Try it. Look through the data and write out every line with the word "immobilière" in it.

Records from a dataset
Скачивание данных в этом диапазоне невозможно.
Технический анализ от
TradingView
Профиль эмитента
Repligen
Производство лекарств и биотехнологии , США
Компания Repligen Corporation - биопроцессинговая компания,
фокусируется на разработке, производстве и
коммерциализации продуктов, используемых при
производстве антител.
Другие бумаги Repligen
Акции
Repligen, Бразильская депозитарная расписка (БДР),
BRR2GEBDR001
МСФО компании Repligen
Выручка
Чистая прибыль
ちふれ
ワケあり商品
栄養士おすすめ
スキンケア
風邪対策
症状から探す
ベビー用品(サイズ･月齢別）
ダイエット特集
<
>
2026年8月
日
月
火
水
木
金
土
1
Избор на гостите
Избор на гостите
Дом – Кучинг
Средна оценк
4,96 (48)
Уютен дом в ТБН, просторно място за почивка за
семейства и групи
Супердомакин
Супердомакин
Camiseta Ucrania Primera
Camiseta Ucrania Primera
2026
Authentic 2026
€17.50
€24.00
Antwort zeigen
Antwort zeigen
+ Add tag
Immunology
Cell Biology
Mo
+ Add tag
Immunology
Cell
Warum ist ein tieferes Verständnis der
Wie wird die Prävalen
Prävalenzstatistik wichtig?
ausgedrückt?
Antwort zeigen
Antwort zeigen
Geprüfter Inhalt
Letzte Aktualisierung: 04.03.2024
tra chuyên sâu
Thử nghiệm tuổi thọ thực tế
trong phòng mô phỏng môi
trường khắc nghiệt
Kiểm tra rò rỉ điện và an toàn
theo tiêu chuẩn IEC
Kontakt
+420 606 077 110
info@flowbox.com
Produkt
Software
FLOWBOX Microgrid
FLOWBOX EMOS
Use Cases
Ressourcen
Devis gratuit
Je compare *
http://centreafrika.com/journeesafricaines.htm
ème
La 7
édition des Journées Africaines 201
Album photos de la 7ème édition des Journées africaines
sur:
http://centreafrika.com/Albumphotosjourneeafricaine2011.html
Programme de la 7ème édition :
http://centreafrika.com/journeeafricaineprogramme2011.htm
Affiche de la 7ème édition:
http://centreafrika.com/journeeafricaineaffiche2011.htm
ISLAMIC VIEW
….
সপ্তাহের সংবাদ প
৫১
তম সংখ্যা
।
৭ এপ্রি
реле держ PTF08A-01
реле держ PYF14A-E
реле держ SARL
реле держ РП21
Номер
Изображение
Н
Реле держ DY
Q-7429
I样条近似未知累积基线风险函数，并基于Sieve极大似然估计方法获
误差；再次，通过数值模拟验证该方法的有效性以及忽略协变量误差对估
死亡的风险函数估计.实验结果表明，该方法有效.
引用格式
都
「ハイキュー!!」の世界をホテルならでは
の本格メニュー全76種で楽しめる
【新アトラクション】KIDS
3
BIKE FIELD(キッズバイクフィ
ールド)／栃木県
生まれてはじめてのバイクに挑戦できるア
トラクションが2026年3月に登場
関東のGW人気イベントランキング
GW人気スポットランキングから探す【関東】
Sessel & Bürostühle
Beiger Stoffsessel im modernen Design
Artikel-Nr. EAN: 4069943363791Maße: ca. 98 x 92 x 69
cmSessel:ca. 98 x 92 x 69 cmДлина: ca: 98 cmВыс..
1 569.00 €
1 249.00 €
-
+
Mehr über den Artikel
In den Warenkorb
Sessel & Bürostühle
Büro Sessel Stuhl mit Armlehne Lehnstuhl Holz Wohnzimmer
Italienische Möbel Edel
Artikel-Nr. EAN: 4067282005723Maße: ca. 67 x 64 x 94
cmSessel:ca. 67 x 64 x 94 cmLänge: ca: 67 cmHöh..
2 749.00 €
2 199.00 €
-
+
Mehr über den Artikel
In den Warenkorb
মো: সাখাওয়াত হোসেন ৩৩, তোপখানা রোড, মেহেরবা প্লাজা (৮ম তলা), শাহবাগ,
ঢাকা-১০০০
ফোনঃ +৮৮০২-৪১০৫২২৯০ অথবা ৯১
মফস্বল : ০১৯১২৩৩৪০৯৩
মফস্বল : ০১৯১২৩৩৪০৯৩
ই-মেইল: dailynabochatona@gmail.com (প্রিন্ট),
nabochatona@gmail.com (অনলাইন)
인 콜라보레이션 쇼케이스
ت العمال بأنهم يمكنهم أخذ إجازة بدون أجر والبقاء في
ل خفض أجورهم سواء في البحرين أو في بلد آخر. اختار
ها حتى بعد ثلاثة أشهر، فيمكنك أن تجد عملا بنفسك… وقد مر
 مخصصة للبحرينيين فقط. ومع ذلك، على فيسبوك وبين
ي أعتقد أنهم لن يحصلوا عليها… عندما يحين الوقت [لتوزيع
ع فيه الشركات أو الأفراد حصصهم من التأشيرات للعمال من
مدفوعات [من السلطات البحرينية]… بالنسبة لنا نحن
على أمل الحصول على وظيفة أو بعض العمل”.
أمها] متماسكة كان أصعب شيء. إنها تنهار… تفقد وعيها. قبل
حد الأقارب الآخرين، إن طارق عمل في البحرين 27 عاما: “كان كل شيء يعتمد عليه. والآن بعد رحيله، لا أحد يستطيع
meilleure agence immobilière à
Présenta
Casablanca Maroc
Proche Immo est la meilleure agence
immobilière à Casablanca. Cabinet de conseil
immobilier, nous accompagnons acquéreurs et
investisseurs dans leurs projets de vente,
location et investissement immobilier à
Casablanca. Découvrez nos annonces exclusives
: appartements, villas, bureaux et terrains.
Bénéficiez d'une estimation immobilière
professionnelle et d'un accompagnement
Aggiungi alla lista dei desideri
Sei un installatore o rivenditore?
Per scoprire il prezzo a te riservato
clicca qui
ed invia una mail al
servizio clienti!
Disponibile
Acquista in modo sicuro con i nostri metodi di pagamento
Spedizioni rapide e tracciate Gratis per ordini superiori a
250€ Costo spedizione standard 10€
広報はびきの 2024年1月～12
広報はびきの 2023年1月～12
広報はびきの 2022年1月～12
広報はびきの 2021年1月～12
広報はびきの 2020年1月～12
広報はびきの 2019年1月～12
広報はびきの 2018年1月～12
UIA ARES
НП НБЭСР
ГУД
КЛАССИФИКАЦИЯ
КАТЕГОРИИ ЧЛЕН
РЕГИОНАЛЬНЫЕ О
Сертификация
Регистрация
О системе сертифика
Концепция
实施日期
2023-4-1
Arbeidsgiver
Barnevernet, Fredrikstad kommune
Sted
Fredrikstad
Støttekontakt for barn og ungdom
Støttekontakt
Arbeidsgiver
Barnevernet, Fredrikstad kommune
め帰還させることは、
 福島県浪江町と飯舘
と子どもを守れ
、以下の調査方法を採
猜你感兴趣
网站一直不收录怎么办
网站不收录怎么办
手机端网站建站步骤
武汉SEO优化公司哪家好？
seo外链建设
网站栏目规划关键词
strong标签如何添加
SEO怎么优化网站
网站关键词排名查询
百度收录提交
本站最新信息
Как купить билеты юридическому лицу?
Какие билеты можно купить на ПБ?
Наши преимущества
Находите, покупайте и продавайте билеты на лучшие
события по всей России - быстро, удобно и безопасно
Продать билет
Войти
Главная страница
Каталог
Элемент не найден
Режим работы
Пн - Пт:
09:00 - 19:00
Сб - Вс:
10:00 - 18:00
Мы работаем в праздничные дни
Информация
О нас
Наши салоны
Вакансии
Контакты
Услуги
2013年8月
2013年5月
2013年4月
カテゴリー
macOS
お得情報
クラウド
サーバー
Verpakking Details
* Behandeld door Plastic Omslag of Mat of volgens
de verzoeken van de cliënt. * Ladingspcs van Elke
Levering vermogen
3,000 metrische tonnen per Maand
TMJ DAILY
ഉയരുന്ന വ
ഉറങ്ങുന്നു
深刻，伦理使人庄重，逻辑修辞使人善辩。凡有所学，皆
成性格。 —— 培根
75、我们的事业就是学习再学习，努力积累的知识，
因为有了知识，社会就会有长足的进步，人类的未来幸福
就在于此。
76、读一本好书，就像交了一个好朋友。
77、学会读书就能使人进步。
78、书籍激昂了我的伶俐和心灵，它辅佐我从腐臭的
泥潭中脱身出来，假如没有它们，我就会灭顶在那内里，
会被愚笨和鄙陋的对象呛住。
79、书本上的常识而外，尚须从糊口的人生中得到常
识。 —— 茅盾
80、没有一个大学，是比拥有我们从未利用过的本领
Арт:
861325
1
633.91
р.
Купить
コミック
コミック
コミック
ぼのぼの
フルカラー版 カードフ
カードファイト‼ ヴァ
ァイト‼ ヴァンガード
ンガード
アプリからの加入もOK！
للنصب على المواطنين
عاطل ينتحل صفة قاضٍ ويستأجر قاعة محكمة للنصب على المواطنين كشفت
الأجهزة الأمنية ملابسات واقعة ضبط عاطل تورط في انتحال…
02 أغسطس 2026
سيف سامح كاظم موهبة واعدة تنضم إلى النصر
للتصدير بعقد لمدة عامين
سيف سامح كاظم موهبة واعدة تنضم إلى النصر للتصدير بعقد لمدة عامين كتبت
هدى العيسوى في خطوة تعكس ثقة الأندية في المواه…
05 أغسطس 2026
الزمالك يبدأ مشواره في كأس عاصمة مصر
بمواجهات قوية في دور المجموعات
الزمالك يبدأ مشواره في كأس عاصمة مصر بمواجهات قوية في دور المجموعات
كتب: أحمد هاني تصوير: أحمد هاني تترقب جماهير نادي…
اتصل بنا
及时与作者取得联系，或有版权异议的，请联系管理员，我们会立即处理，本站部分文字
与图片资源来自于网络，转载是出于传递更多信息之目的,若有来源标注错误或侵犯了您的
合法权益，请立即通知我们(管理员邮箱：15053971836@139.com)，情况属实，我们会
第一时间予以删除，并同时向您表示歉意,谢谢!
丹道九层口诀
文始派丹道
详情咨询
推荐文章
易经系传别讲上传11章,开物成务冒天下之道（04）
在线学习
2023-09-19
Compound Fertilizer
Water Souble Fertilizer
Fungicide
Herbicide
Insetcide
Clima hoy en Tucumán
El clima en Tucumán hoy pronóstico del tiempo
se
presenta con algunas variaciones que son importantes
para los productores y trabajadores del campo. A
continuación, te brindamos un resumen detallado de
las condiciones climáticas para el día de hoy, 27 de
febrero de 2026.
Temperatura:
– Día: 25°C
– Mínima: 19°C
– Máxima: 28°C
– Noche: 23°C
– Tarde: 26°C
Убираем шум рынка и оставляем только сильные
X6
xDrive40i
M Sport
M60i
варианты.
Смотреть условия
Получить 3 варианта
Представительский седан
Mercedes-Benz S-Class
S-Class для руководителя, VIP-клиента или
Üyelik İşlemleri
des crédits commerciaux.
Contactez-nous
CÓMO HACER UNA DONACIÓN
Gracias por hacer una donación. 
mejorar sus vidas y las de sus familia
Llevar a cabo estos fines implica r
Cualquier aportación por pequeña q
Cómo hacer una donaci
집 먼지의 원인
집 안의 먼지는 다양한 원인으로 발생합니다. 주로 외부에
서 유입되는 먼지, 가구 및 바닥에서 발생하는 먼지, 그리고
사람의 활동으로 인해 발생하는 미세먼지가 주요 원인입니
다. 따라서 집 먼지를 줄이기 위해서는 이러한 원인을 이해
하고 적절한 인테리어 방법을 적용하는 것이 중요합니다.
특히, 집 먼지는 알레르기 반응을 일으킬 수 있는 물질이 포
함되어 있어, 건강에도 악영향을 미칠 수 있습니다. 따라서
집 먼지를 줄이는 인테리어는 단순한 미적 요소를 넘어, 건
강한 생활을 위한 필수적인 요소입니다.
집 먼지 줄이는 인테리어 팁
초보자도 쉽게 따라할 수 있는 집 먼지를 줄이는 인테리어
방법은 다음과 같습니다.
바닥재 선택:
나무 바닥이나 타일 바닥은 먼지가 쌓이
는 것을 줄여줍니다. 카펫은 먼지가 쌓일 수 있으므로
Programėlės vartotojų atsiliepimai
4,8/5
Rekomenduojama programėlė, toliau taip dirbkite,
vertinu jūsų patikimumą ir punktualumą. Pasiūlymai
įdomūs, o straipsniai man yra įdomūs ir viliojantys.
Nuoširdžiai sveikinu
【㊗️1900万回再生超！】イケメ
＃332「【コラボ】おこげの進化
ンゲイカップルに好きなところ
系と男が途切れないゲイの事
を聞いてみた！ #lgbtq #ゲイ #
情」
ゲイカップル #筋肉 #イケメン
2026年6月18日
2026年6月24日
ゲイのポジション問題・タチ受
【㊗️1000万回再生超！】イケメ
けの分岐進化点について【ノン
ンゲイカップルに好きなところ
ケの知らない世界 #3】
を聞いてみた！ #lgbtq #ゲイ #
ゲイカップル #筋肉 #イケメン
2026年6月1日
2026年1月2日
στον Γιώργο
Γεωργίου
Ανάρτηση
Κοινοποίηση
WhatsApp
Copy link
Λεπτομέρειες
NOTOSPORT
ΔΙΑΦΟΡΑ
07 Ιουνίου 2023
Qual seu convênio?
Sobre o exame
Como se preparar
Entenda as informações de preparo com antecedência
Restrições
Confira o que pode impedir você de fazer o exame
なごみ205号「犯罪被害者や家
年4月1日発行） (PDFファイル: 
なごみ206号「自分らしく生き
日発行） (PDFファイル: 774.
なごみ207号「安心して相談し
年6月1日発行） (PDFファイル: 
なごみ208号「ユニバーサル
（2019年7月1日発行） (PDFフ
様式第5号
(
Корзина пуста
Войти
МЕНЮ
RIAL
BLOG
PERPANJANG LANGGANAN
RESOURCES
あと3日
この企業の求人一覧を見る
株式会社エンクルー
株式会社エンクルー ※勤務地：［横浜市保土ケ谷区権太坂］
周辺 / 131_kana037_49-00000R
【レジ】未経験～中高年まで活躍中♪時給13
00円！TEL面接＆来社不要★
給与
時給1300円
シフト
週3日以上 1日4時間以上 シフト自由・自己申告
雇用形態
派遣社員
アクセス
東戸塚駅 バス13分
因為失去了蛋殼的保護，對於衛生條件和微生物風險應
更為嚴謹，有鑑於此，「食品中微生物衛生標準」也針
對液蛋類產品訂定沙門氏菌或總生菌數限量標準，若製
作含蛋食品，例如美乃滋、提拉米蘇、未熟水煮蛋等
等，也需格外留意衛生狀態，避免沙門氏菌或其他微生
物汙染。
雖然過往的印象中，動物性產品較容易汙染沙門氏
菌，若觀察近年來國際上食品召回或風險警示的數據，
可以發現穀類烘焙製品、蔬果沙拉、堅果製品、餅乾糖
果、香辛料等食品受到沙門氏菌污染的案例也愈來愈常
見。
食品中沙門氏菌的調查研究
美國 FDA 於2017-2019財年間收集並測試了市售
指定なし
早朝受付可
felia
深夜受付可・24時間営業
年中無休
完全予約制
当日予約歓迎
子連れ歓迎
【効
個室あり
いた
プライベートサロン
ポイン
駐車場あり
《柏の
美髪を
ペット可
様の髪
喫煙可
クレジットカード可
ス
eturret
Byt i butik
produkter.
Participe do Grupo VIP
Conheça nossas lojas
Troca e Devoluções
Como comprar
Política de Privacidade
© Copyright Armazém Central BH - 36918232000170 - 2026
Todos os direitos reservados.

Written solution.
meilleure agence immobilière à
immobilière à Casablanca. Cabinet de conseil
Bénéficiez d'une estimation immobilière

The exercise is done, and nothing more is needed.